Reviewing subsequent events or transactions. The reasonableness of estimates can be gauged by looking at events or transactions that happen after the balance sheet date but before the date of the auditor’s report.

For the auditing of accounting estimates, the PCAOB is expected to propose a single standard. The proposed guidance will replace:

  • AU Section 342, Auditing Accounting Estimates
  • AU Section 328, Auditing Fair Value Measurements and Disclosures
  • Some or all requirements of AU Section 332, Auditing Derivative Instruments, Hedging Activities, and Investments in Securities

A potential new standard would strive to promote greater consistency and effectiveness in application and be better aligned with the risk assessment standards.

The PCAOB also plans to update existing audit guidance on the use of specialists.
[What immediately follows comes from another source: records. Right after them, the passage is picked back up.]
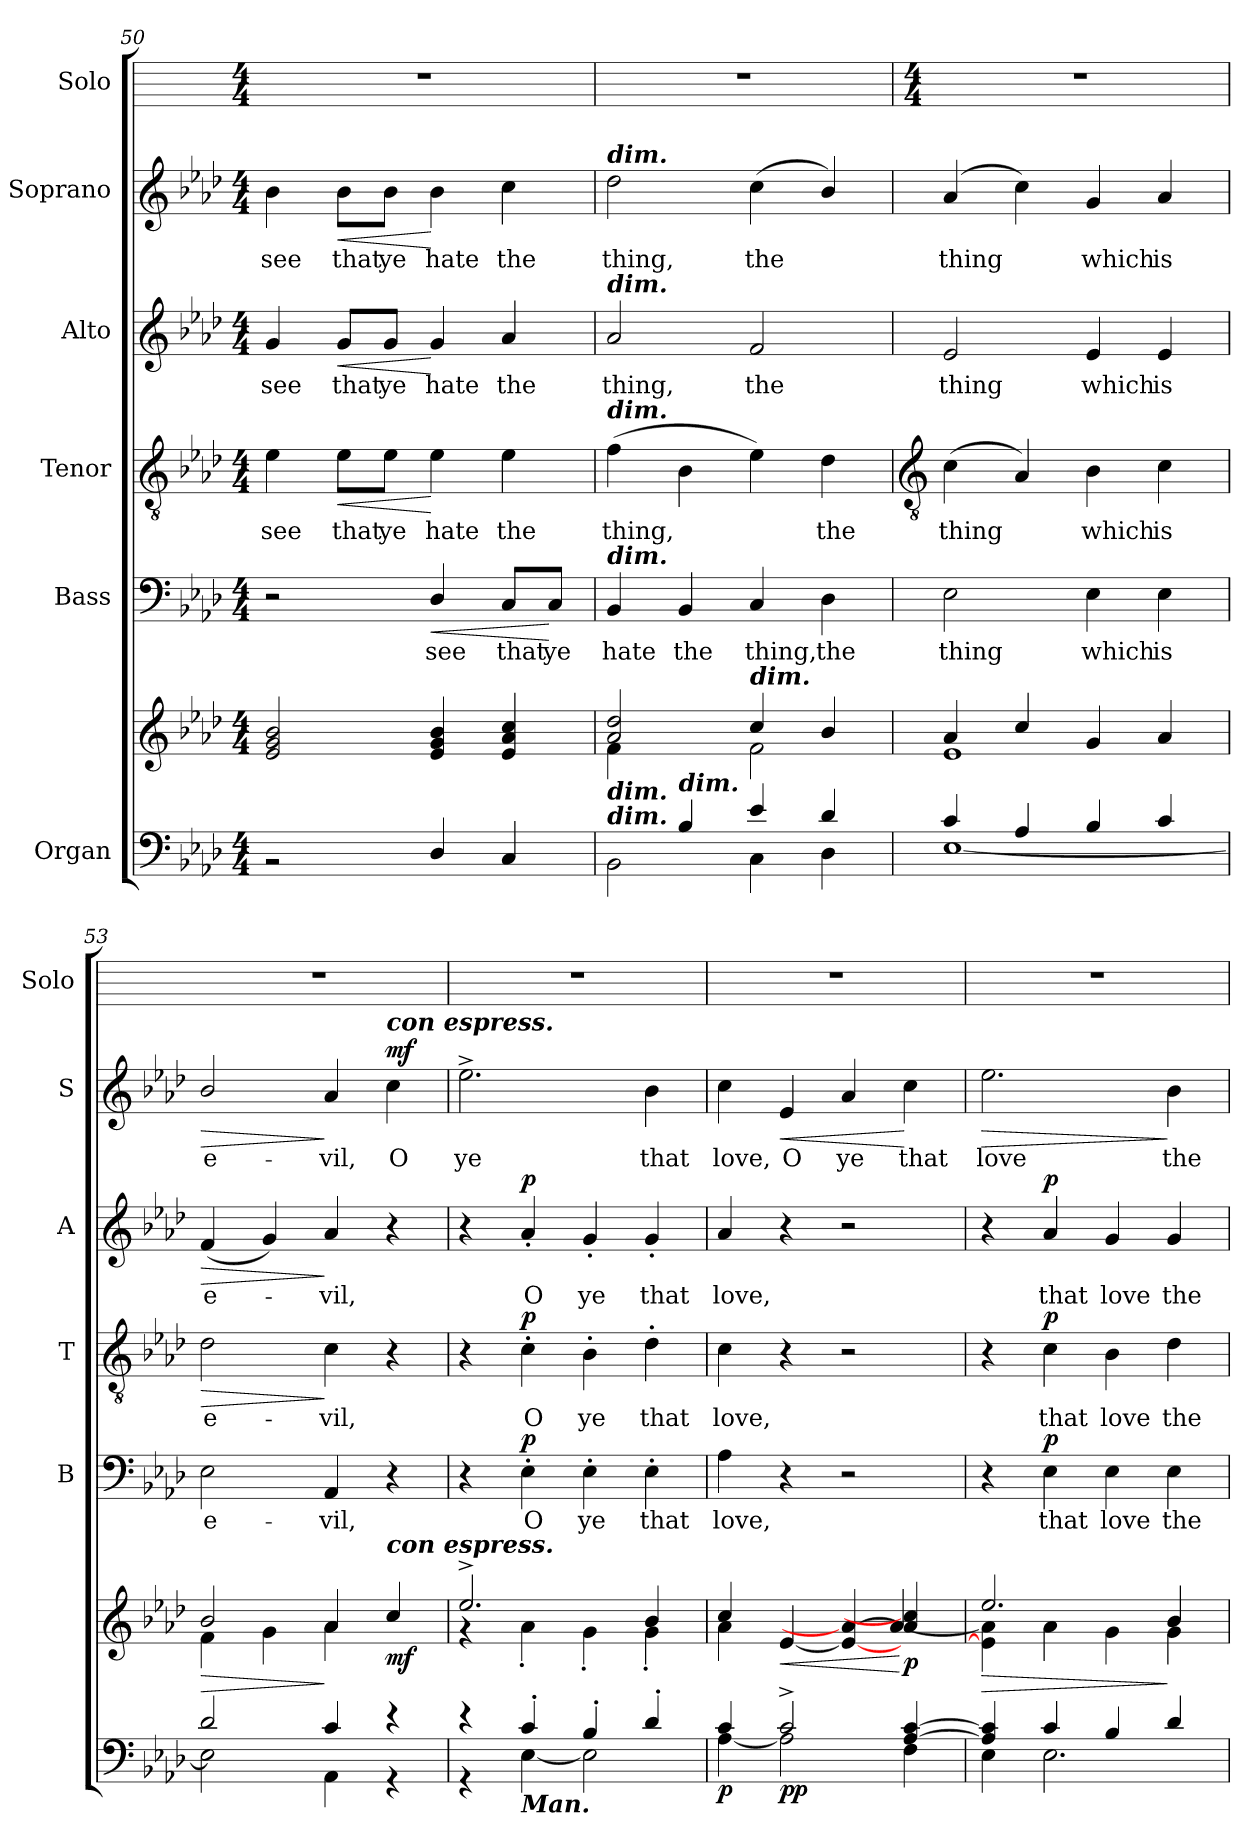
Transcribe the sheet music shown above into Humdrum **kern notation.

**kern	**kern	**dynam	**kern	**text	**dynam	**kern	**text	**dynam	**kern	**text	**dynam	**kern	**text	**dynam	**kern
*part6	*part6	*part6	*part5	*part5	*part5	*part4	*part4	*part4	*part3	*part3	*part3	*part2	*part2	*part2	*part1
*staff7	*staff6	*staff6/7	*staff5	*staff5	*staff5	*staff4	*staff4	*staff4	*staff3	*staff3	*staff3	*staff2	*staff2	*staff2	*staff1
*I"Organ	*	*	*I"Bass	*	*	*I"Tenor	*	*	*I"Alto	*	*	*I"Soprano	*	*	*I"Solo
*	*	*	*I'B	*	*	*I'T	*	*	*I'A	*	*	*I'S	*	*	*I'Solo
*clefF4	*clefG2	*	*clefF4	*	*	*clefGv2	*	*	*clefG2	*	*	*clefG2	*	*	*
*k[b-e-a-d-]	*k[b-e-a-d-]	*	*k[b-e-a-d-]	*	*	*k[b-e-a-d-]	*	*	*k[b-e-a-d-]	*	*	*k[b-e-a-d-]	*	*	*
*A-:	*A-:	*	*A-:	*	*	*A-:	*	*	*A-:	*	*	*A-:	*	*	*
*M4/4	*M4/4	*	*M4/4	*	*	*M4/4	*	*	*M4/4	*	*	*M4/4	*	*	*M4/4
=50	=50	=50	=50	=50	=50	=50	=50	=50	=50	=50	=50	=50	=50	=50	=50
*^	*^	*	*	*	*	*	*	*	*	*	*	*	*	*	*
!	!	!	!	!	!	!	!	!	!LO:LY:b	!	!	!LO:LY:b	!	!	!LO:LY:b	!	!
1ryy	2r	2e-/ 2g/ 2b-/	1ryy	.	2r	.	.	4e-	see	.	4g	see	.	4b-	see	.	1r
!	!	!	!	!	!	!	!	!	!LO:LY:b	!LO:HP:b	!	!LO:LY:b	!LO:HP:b	!	!LO:LY:b	!LO:HP:b	!
.	.	.	.	.	.	.	.	8e-\L	that	<	8g/L	that	<	8b-\L	that	<	.
!	!	!	!	!	!	!	!	!	!LO:LY:b	!	!	!LO:LY:b	!	!	!LO:LY:b	!	!
.	.	.	.	.	.	.	.	8e-\J	ye	.	8g/J	ye	.	8b-\J	ye	.	.
!	!	!	!	!	!	!LO:LY:b	!LO:HP:b	!	!LO:LY:b	!	!	!LO:LY:b	!	!	!LO:LY:b	!	!
.	4D-/	4e-/ 4g/ 4b-/	.	.	4D-/	see	<	4e-	hate	[	4g	hate	[	4b-	hate	[	.
!	!	!	!	!	!	!LO:LY:b	!	!	!LO:LY:b	!	!	!LO:LY:b	!	!	!LO:LY:b	!	!
.	4C/	4e-/ 4a-/ 4cc/	.	.	8C/L	that	.	4e-	the	.	4a-	the	.	4cc	the	.	.
!	!	!	!	!	!	!LO:LY:b	!	!	!	!	!	!	!	!	!	!	!
.	.	.	.	.	8C/J	ye	[	.	.	.	.	.	.	.	.	.	.
=51	=51	=51	=51	=51	=51	=51	=51	=51	=51	=51	=51	=51	=51	=51	=51	=51	=51
!	!	!	!	!	!	!	!	!	!	!	!	!	!	!LO:TX:a:Bi:t=dim.	!	!	!
!	!	!	!	!	!	!	!	!	!	!	!LO:TX:a:Bi:t=dim.	!	!	!	!	!	!
!	!	!	!	!	!	!	!	!LO:TX:a:Bi:t=dim.	!	!	!	!	!	!	!	!	!
!	!	!	!	!	!LO:TX:a:Bi:t=dim.	!	!	!	!	!	!	!	!	!	!	!	!
!	!	!LO:TX:b:Bi:t=dim.	!	!	!	!	!	!	!	!	!	!	!	!	!	!	!
!LO:TX:a:Bi:t=dim.	!	!	!	!	!	!	!	!	!	!	!	!	!	!	!	!	!
!	!	!	!	!	!	!LO:LY:b	!	!	!LO:LY:b	!	!	!LO:LY:b	!	!	!LO:LY:b	!	!
4ryy	2BB-\	2a-/ 2dd-/	4f\	.	4BB-	hate	.	(>4f	thing,	.	2a-	thing,	.	2dd-	thing,	.	1r
!LO:TX:a:Bi:t=dim.	!	!	!	!	!	!	!	!	!	!	!	!	!	!	!	!	!
!	!	!	!	!	!	!LO:LY:b	!	!	!	!	!	!	!	!	!	!	!
4B-/	.	.	4ryy	.	4BB-	the	.	4B-	.	.	.	.	.	.	.	.	.
!	!	!LO:TX:a:Bi:t=dim.	!	!	!	!	!	!	!	!	!	!	!	!	!	!	!
!	!	!	!	!	!	!LO:LY:b	!	!	!	!	!	!LO:LY:b	!	!	!LO:LY:b	!	!
4e-/	4C\	4cc/	2f\	.	4C	thing,	.	4e-)	.	.	2f	the	.	(<4cc	the	.	.
!	!	!	!	!	!	!LO:LY:b	!	!	!LO:LY:b	!	!	!	!	!	!	!	!
4d-/	4D-\	4b-/	.	.	4D-	the	.	4d-	the	.	.	.	.	4b-/)	.	.	.
!!LO:LB:g=z
=52	=52	=52	=52	=52	=52	=52	=52	=52	=52	=52	=52	=52	=52	=52	=52	=52	=52
*	*	*	*	*	*	*	*	*clefGv2	*	*	*	*	*	*	*	*	*
*	*	*	*	*	*	*	*	*	*	*	*	*	*	*	*	*	*M4/4
!	!	!	!	!	!	!LO:LY:b	!	!	!LO:LY:b	!	!	!LO:LY:b	!	!	!LO:LY:b	!	!
4c/	[1E-\	4a-/	1e-\	.	2E-	thing	.	(<4c	thing	.	2e-	thing	.	(<4a-	thing	.	1r
4A-/	.	4cc/	.	.	.	.	.	4A-)	.	.	.	.	.	4cc)	.	.	.
!	!	!	!	!	!	!LO:LY:b	!	!	!LO:LY:b	!	!	!LO:LY:b	!	!	!LO:LY:b	!	!
4B-/	.	4g/	.	.	4E-	which	.	4B-	which	.	4e-	which	.	4g	which	.	.
!	!	!	!	!	!	!LO:LY:b	!	!	!LO:LY:b	!	!	!LO:LY:b	!	!	!LO:LY:b	!	!
4c/	.	4a-/	.	.	4E-	is	.	4c	is	.	4e-	is	.	4a-	is	.	.
=53	=53	=53	=53	=53	=53	=53	=53	=53	=53	=53	=53	=53	=53	=53	=53	=53	=53
!	!	!	!	!LO:HP:b	!	!LO:LY:b	!	!	!LO:LY:b	!LO:HP:b	!	!LO:LY:b	!LO:HP:b	!	!LO:LY:b	!LO:HP:b	!
2d-/	2E-\]	2b-/	4f\	>	2E-	e-	.	2d-	e-	>	(<4f	e-	>	2b-/	e-	>	1r
.	.	.	4g\	.	.	.	.	.	.	.	4g)	.	.	.	.	.	.
!	!	!	!	!	!	!LO:LY:b	!	!	!LO:LY:b	!	!	!LO:LY:b	!	!	!LO:LY:b	!	!
4c/	4AA-\	4a-/	4a-\	]	4AA-	-vil,	.	4c	-vil,	]	4a-	vil,	]	4a-	-vil,	]	.
!	!	!	!	!	!	!	!	!	!	!	!	!	!	!LO:TX:a:Bi:t=con espress.	!	!	!
!	!	!LO:TX:a:Bi:t=con espress.	!	!	!	!	!	!	!	!	!	!	!	!	!	!	!
!	!	!	!	!LO:DY:b	!	!	!	!	!	!	!	!	!	!	!LO:LY:b	!LO:DY:b	!
4r	4r	4cc/	4ryy	mf	4r	.	.	4r	.	.	4r	.	.	4cc	O	mf	.
=54	=54	=54	=54	=54	=54	=54	=54	=54	=54	=54	=54	=54	=54	=54	=54	=54	=54
!	!	!	!	!	!	!	!	!	!	!	!	!	!	!	!LO:LY:b	!	!
4r	4r	2.ee-^/	4r	.	4r	.	.	4r	.	.	4r	.	.	2.ee-^	ye	.	1r
!LO:TX:b:Bi:t=Man.	!	!	!	!	!	!	!	!	!	!	!	!	!	!	!	!	!
!	!	!	!	!	!	!LO:LY:b	!LO:DY:b	!	!LO:LY:b	!LO:DY:b	!	!LO:LY:b	!LO:DY:b	!	!	!	!
4c'/	[4E-\	.	4a-'\	.	4E-'	O	p	4c'	O	p	4a-'	O	p	.	.	.	.
!	!	!	!	!	!	!LO:LY:b	!	!	!LO:LY:b	!	!	!LO:LY:b	!	!	!	!	!
4B-'/	2E-\]	.	4g'\	.	4E-'	ye	.	4B-'	ye	.	4g'	ye	.	.	.	.	.
!	!	!	!	!	!	!LO:LY:b	!	!	!LO:LY:b	!	!	!LO:LY:b	!	!	!LO:LY:b	!	!
4d-'/	.	4b-/	4g'\	.	4E-'	that	.	4d-'	that	.	4g'	that	.	4b-	that	.	.
=55	=55	=55	=55	=55	=55	=55	=55	=55	=55	=55	=55	=55	=55	=55	=55	=55	=55
!	!	!	!	!LO:DY:b=2	!	!LO:LY:b	!	!	!LO:LY:b	!	!	!LO:LY:b	!	!	!LO:LY:b	!	!
4c/	[4A-\	4cc/	4a-\	p	4A-	love,	.	4c	love,	.	4a-	love,	.	4cc	love,	.	1r
!	!	!	!	!LO:HP:b	!	!	!	!	!	!	!	!	!	!	!LO:LY:b	!LO:HP:b	!
!	!	!	!	!LO:DY:n=1:b=2	!	!	!	!	!	!	!	!	!	!	!	!	!
!	!	!	!	!LO:DY:n=2:b	!	!	!	!	!	!	!	!	!	!	!	!	!
2c^/	2A-\]	[4e-/	2ryy	< p p	4r	.	.	4r	.	.	4r	.	.	4e-	O	<	.
!	!	!	!	!	!	!	!	!	!	!	!	!	!	!	!LO:LY:b	!	!
.	.	4e-/_ 4a-/_	.	.	2r	.	.	2r	.	.	2r	.	.	4a-	ye	.	.
!	!	!	!	!LO:DY:n=3:b	!	!	!	!	!	!	!	!	!	!	!LO:LY:b	!	!
[4A-/ [4c/	4F\	4a-/] 4cc/]	[4a-/	[ p	.	.	.	.	.	.	.	.	.	4cc	that	[	.
=56	=56	=56	=56	=56	=56	=56	=56	=56	=56	=56	=56	=56	=56	=56	=56	=56	=56
!	!	!	!	!LO:HP:b	!	!	!	!	!	!	!	!	!	!	!LO:LY:b	!LO:HP:b	!
4A-/] 4c/]	4E-\	2.ee-/	4e-\] 4a-\]	>	4r	.	.	4r	.	.	4r	.	.	2.ee-	love	>	1r
!	!	!	!	!	!	!LO:LY:b	!LO:DY:b	!	!LO:LY:b	!LO:DY:b	!	!LO:LY:b	!LO:DY:b	!	!	!	!
4c/	2.E-\	.	4a-\	.	4E-	that	p	4c	that	p	4a-	that	p	.	.	.	.
!	!	!	!	!	!	!LO:LY:b	!	!	!LO:LY:b	!	!	!LO:LY:b	!	!	!	!	!
4B-/	.	.	4g\	.	4E-	love	.	4B-	love	.	4g	love	.	.	.	.	.
!	!	!	!	!	!	!LO:LY:b	!	!	!LO:LY:b	!	!	!LO:LY:b	!	!	!LO:LY:b	!	!
4d-/	.	4b-/	4g\	]	4E-	the	.	4d-	the	.	4g	the	.	4b-	the	]	.
*v	*v	*	*	*	*	*	*	*	*	*	*	*	*	*	*	*	*
*	*v	*v	*	*	*	*	*	*	*	*	*	*	*	*	*	*
=	=	=	=	=	=	=	=	=	=	=	=	=	=	=	=
*-	*-	*-	*-	*-	*-	*-	*-	*-	*-	*-	*-	*-	*-	*-	*-
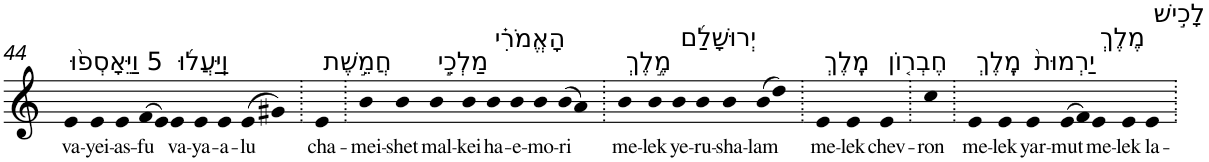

AU Section 336, Using the Work of a Specialist, hasn’t changed much since it was originally published in the 1970s. It deals with auditors’ oversight of third-party specialists, as well as the auditor’s use of the work of a professional hired by an auditing client. In some cases, specialists may help auditors be more alert to financial misstatements.

Existing audit guidance requires auditors to evaluate the relationship of a specialist to the client, including situations that might impair the specialist’s objectivity. But it doesn’t provide specific requirements. The proposal is expected to provide more direction for carrying out that evaluation.

Continued delays
Last fall, the PCAOB announced plans to release these proposals by the second quarter of 2016. During a March meeting of the FASB’s Financial Accounting Standards Advisory Council, however, PCAOB member Jay Hanson said publication of the proposals had slipped to the fourth quarter. He didn’t elaborate on the schedule or the reasons for the later publication date.

These continued delays show how changes to public company auditing standards tend to happen slowly. Changes are subject to extensive reviews by the PCAOB staff and regulators from the SEC, who must approve each PCAOB decision before it can become final. As public companies plan for next year’s audit, they should contact their audit partners for the latest developments on the standards for auditing the use of estimates and specialists to determine what (if anything) has changed.